■ **Exercise 1**:
In the PBFT view-change thread:
(a) Why does the reviewer say 2f-1 should not be used?
(b) What must be used instead of 2f+1 everywhere?
(c) Which messages do backup replicas broadcast for the requests in X?
■ **Exercise 2**: Can you carry the PBFT view-change thread on from its last line?

■ **Article**:
● ● ● ● ●

INDY-1290: Design for implementing PBFT view change in indy plenum #673

skhoroshavin · 2018-05-10T16:49:35Z

No description provided.

…blems Signed-off-by: Sergey Khoroshavin <sergey.khoroshavin@dsr-corporation.com>

ashcherbakov · 2018-05-11T08:02:22Z

design/view-change.md

+  in _P_ and _Q_ are for view _v_ or less. If this is correct replica sends
+  message _VIEW-CHANGE-ACK(j, i, v+1, vd)_ to new primary.
+
+- New primary collects _VIEW-CHANGE_ + corresponding _2f-1 VIEW-CHANGE-ACK_ 


Should be n-f-1, not 2f-1 since the number of replicas in our pools can be not multiple of 3f+1

Actually n-f-2 in this case. Going to fix this.

ashcherbakov · 2018-05-11T08:04:39Z

design/view-change.md

+- New primary collects _VIEW-CHANGE_ + corresponding _2f-1 VIEW-CHANGE-ACK_ 
+  messages for each replica _i_, which (when considering _VIEW-CHANGE-ACK_ 
+  which new primary could send to itself) form a view-change certificate, so 
+  it can be sure that _2f+1_ replicas have same _VIEW-CHANGE_ message for


n-f must be used instead of 2f+1 everywhere

ashcherbakov · 2018-05-11T08:13:00Z

design/view-change.md

+  message each replica sets stable checkpoint to _(cn, cd)_ from _X_ and
+  records all requests in _X_ as pre-prepared. Backup replicas also broadcast
+  _PREPARE_ messages for these requests. After that processing goes on in
+  normal state. There are some caveats however.

● ● ● ● ●

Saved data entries
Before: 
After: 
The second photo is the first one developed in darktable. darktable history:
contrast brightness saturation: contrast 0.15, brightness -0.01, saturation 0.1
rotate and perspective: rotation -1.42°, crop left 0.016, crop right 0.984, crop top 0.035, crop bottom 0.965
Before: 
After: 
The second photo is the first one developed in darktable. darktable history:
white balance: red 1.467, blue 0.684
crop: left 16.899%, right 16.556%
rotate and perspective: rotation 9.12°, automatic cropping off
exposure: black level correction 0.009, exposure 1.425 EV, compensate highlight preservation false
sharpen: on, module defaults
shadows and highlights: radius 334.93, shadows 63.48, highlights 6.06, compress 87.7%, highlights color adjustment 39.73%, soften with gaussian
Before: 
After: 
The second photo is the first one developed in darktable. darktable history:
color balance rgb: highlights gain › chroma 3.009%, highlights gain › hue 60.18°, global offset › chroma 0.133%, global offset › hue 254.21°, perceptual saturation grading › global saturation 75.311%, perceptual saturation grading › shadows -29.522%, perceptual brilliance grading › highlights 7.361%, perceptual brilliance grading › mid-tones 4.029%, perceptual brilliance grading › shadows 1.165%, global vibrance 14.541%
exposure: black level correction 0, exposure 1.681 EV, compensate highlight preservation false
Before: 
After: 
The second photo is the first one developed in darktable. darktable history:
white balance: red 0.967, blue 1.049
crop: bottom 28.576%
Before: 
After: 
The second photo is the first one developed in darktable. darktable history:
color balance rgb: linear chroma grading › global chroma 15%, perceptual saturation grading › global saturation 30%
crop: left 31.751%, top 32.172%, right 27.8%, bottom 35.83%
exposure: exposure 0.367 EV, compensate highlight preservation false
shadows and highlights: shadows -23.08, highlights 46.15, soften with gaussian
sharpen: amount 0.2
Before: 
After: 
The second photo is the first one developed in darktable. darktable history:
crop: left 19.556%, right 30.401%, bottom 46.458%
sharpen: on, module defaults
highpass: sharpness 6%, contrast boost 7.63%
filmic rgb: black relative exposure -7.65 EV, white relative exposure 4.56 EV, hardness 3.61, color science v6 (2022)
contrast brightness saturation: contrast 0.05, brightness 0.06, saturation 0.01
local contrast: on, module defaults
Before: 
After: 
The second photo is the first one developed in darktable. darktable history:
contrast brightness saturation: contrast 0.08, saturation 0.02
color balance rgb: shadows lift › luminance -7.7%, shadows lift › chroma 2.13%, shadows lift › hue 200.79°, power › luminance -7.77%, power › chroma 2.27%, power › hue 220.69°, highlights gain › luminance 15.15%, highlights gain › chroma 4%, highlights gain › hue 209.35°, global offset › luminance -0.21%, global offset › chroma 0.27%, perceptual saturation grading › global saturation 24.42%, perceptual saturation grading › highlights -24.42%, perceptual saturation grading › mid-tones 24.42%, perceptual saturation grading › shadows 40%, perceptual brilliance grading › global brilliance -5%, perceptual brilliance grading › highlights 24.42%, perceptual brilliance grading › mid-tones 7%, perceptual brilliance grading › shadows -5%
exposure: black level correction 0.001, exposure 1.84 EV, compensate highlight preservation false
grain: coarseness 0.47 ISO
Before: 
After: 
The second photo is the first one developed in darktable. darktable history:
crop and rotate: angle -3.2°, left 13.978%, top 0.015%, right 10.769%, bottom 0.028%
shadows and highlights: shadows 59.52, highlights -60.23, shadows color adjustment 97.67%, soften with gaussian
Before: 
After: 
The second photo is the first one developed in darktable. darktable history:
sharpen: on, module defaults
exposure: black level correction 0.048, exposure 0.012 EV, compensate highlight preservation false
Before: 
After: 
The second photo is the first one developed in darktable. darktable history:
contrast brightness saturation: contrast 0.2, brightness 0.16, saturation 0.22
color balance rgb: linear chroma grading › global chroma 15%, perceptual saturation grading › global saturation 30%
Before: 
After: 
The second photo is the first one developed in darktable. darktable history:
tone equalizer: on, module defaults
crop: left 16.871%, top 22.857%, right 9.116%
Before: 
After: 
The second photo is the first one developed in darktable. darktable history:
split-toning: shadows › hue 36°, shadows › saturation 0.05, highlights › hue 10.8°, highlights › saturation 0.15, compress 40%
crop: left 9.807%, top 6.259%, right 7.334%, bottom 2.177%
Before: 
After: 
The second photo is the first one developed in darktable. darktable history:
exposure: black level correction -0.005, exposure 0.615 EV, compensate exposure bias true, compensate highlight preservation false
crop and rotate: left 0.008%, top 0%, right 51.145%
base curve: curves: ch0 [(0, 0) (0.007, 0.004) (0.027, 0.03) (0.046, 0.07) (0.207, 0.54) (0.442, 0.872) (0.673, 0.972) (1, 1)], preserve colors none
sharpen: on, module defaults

● ● ● ● ●

■ **Result 1**:
(a) The number of replicas in their pools may not be a multiple of 3f+1.
(b) n-f
(c) PREPARE messages

■ **Result 2**:
So, does it mean that the View Change assumed to be finished now, and COMMITs will be send and processed in the new View as in normal case?

Yes, it does. Moreover, not only COMMITs, but also PREPAREs will be processed as in normal case.

ashcherbakov · 2018-05-11T08:21:23Z

design/view-change.md

+  resetting ppSeqNo when entering new view, otherwise it will take probably
+  unacceptable amount of time to prove that modified algorithm is correct,
+  or go on without such proof, which will seriously undermine confidence in 
+  it.


More items to be considered against our implementation:

How should we deal with optimistically applied 3PC batches when receiving PRE-PREPARES?
Is it OK if we don't reset any applied (uncommitted) batches before View Change and just apply more if we get not seen PRE-PREPARES during the View Change?

What about View Change on backup instances?
Should we do exactly the same procedure?
BTW it looks like one of the main reasons why we use (viewNo, ppSeqNo) tuples and start ppSeqNo from 0 on each view, is because currently we are trying to come to the same state for Master instance only. On backup instances we just set it to (viewNo+1, 0), and this works since backup instances doesn't have state to be kept in sync except last_ordered_3PC.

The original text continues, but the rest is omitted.